Жить — значит… чувствовать непрестанно новое, которое бы напоминало, что мы живем… Ничто так не стесняет сего потока, как невежество; мертвою, прямою дорогою провожает оно жизнь от колыбели к могиле. Еще в низкой доле изнурительные труды необходимости, мешаясь с отдохновением, услаждают ум земледельца, ремесленника; но вы, которых существование несправедливый случай обратил в тяжелый налог другим, вы, которых ум отупел и чувство заглохло, вы не наслаждаетесь жизнью. Для вас мертва природа, чужды красоты поэзии, лишена прелести и великолепия архитектура, незанимательна история веков.
Глава первая
ВСТРЕЧА В ПЕНЗЕ
В полдень 23 ноября 1861 года в большом зале Пензенского дворянского института служители сдвигали стулья к ежегодному акту. Институт был в новом здании, построенном всего какой-нибудь десяток лет назад. Но уже успели, за недостатком средств на покраску, обветшать и потемнеть его стены. И зал, выходивший окнами на передний двор, в этот снежный денек тоже выглядел сумрачным с его облупленными кариатидами, подпиравшими давно не беленный потолок. На стене зала висел огромный портрет Александра Второго, и еще молодое холерическое немецкое лицо с косо срезанным лбом, трижды перекрученным пухлым усом недоуменно вскидывало под потолок свои выпуклые, водянистые глаза моржа. Наверху, в третьем этаже, где были дортуары, одевались к празднику воспитанники и острили по поводу темы предстоящей торжественной речи: о грозе и громоотводах.

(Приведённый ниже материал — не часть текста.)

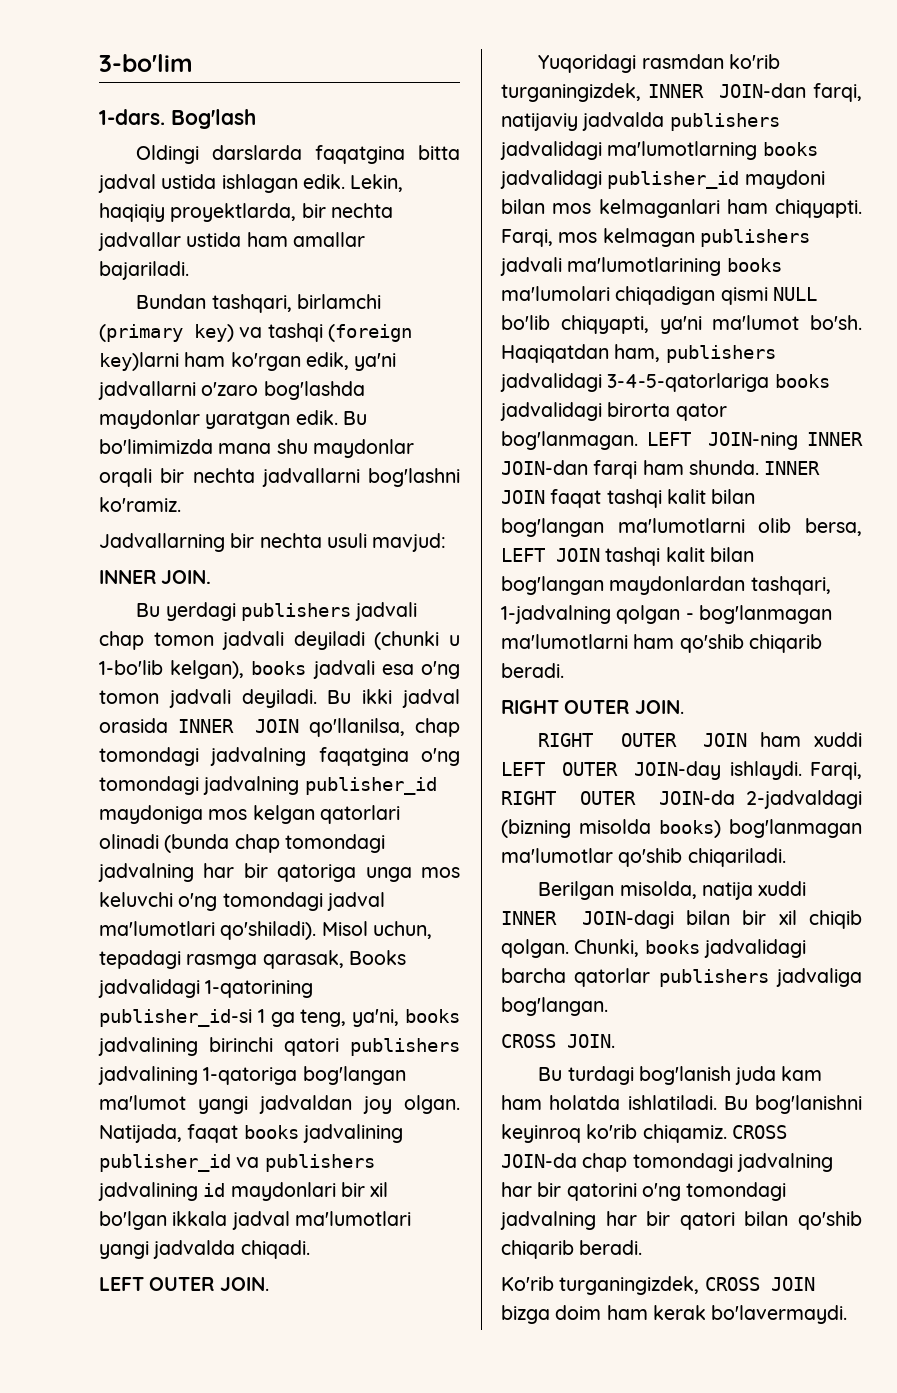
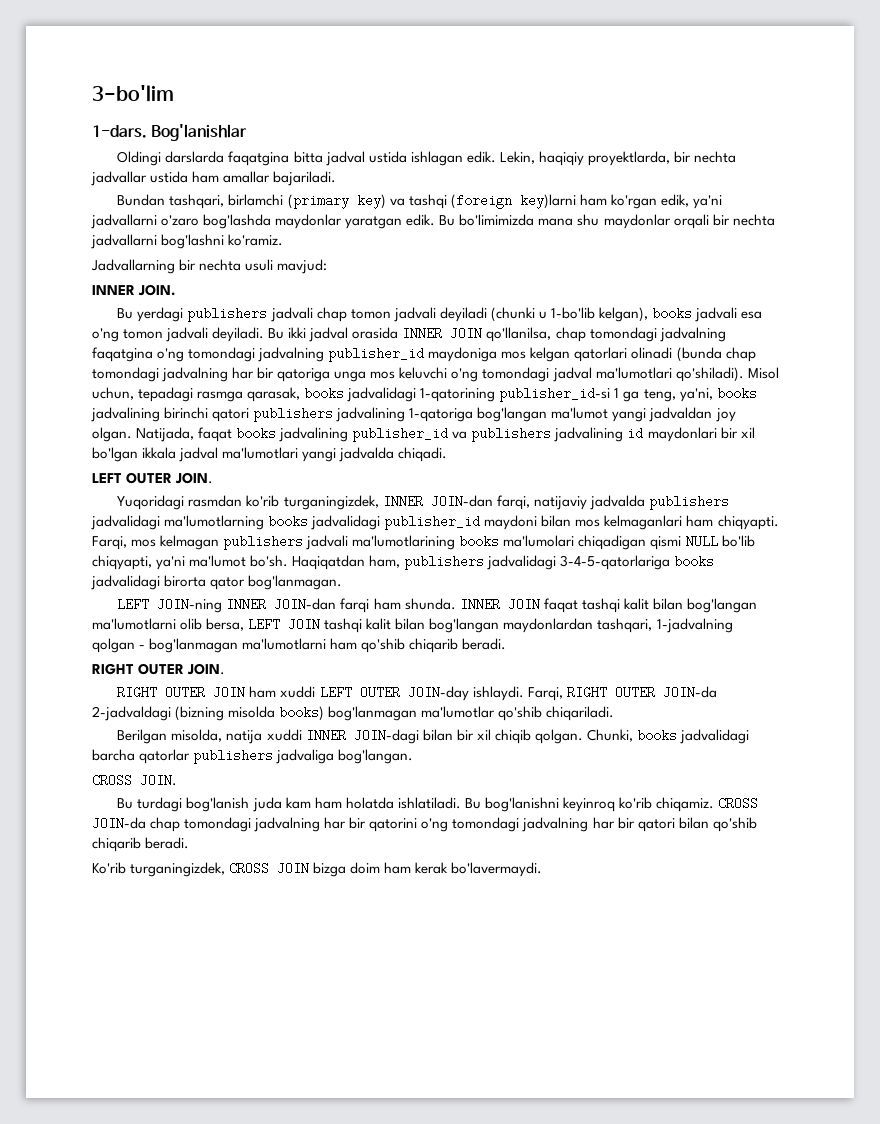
[171,109,256,129] Bog'lash -> [151,124,248,141] Bog'lanishlar
[348,950,406,965] Books -> [304,387,345,400] books
(638, 440) none -> (343, 582) //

С торжественными речами институту вообще не везло. Преподаватель Ауновский, к примеру, представил было патриотическое сочинение «о месторождениях каменного угля в России», но получил от округа пожелание «употребить свое время и силы на работу более совершенную».
— В нашей губернии и без угля жарко, — комментировали воспитанники, намекая на пензенские крестьянские восстания, усмиренные только в апреле.
А в прошлом году словесник Логинов выступил с самой эзоповской речью, говорил примерами из Кантемира и Фонвизина о нравах далекого прошлого и даже кончил фигурой риторики — «возблагодарим вседержителя за то, что живем не в старые времена», — но фигура эта не спасла Логинова: дворянство выставило его из института за клевету, а Казани и педагогическому совету влетело.
Воспитанники это знали и, застегивая высокие расшитые воротнички своих мундиров, смеялись, как бы не вышло чего и с милейшим физиком: тема о грозе тоже скользкая, хотя бы и с громоотводом…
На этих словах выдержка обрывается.